> Task objective
The word "Numbers" marks the lines to copy; find all of them in the entries below.
━━━━━━━━━━━━━━━━
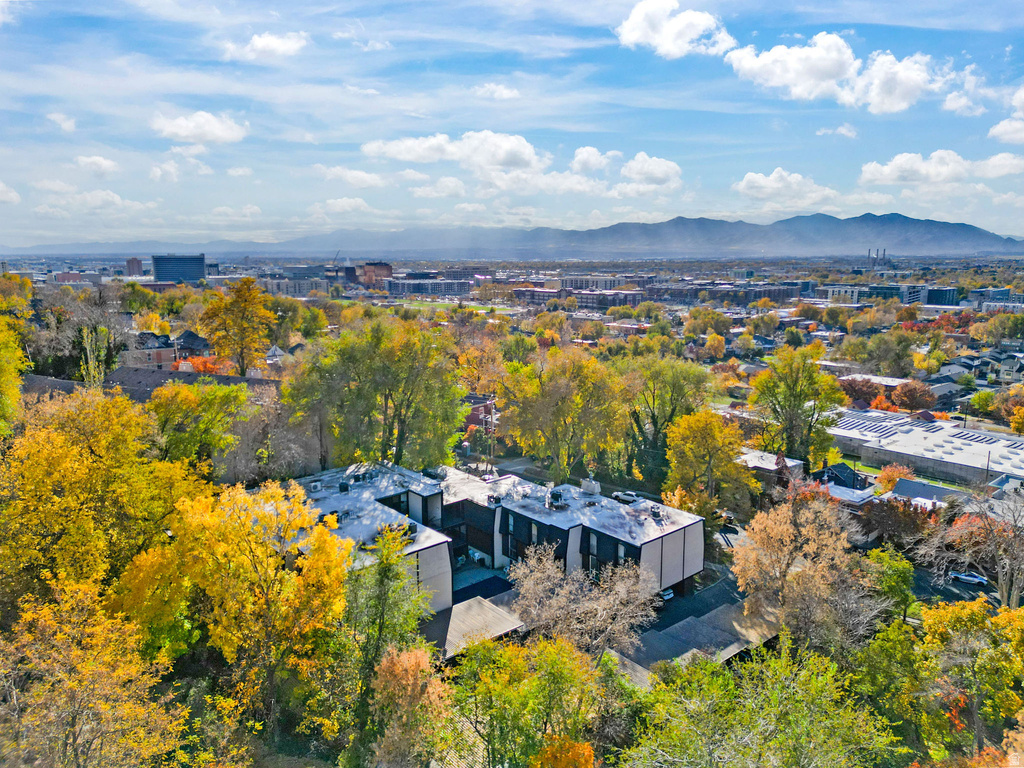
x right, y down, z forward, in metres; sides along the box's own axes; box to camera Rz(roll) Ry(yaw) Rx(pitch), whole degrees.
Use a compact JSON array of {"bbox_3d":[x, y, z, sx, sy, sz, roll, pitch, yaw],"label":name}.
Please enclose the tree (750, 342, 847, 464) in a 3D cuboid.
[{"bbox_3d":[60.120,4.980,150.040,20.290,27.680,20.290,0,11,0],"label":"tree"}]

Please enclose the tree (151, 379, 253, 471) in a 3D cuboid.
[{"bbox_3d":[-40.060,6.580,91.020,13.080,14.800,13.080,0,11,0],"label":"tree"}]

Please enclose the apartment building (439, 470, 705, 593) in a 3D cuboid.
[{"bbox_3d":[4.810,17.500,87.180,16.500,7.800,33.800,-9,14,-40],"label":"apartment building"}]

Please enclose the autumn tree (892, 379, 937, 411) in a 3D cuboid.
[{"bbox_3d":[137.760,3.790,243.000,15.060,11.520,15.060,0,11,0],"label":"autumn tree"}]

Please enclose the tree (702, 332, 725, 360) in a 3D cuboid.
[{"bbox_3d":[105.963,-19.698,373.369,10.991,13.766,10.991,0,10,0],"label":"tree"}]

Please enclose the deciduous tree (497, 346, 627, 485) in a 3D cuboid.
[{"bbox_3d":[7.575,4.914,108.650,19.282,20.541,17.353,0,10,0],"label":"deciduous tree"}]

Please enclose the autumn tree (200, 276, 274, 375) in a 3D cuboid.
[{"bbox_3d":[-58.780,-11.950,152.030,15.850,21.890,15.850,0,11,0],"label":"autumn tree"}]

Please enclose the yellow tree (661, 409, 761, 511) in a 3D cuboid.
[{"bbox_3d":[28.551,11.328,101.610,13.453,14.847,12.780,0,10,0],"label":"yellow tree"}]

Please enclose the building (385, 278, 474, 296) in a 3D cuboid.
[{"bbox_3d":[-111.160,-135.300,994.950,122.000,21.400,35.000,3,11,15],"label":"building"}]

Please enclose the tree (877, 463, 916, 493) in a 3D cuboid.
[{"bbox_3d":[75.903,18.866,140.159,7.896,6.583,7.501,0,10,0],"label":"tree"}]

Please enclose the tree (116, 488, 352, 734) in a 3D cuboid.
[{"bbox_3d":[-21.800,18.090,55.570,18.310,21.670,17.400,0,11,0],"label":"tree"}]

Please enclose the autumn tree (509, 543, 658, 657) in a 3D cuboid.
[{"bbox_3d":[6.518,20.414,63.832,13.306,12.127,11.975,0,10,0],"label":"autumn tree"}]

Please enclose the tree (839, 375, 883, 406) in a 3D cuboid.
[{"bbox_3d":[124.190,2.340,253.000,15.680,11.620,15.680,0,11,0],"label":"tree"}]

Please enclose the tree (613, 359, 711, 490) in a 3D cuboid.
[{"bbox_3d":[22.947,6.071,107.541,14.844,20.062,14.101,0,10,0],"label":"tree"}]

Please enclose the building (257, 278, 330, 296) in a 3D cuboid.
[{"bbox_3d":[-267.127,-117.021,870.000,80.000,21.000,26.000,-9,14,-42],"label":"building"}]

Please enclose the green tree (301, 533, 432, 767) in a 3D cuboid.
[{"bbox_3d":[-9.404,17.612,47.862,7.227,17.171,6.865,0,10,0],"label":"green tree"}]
━━━━━━━━━━━━━━━━
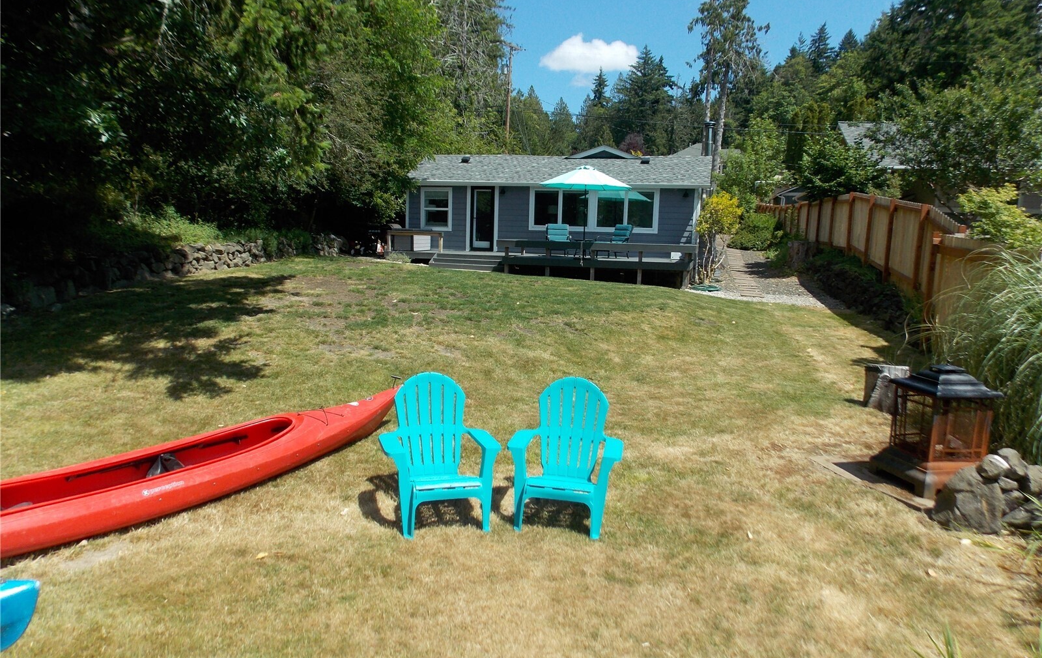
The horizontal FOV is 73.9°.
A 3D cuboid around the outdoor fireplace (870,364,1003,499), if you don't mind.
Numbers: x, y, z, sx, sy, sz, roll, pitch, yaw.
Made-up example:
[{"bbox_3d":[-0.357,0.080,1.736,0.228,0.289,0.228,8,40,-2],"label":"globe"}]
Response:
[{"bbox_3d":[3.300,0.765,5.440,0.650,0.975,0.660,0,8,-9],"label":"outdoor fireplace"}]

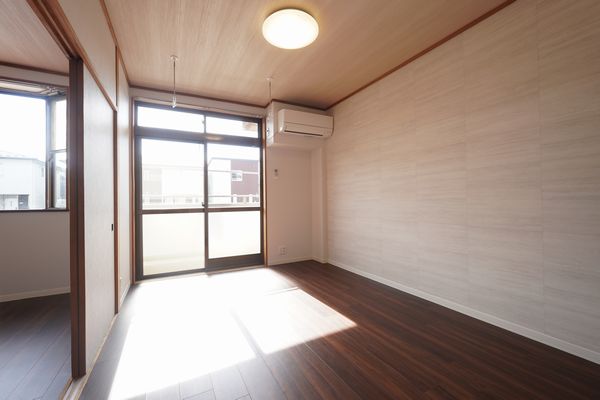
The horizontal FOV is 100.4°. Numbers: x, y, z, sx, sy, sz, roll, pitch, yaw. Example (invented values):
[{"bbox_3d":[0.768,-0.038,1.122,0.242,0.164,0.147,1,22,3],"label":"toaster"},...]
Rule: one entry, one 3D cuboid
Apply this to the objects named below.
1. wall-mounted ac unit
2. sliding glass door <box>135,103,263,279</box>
━━━━━━━━━━━━━━━━
> Answer
Numbers: x, y, z, sx, sy, sz, roll, pitch, yaw.
The horizontal FOV is 100.4°. Numbers: x, y, z, sx, sy, sz, roll, pitch, yaw. Example (invented values):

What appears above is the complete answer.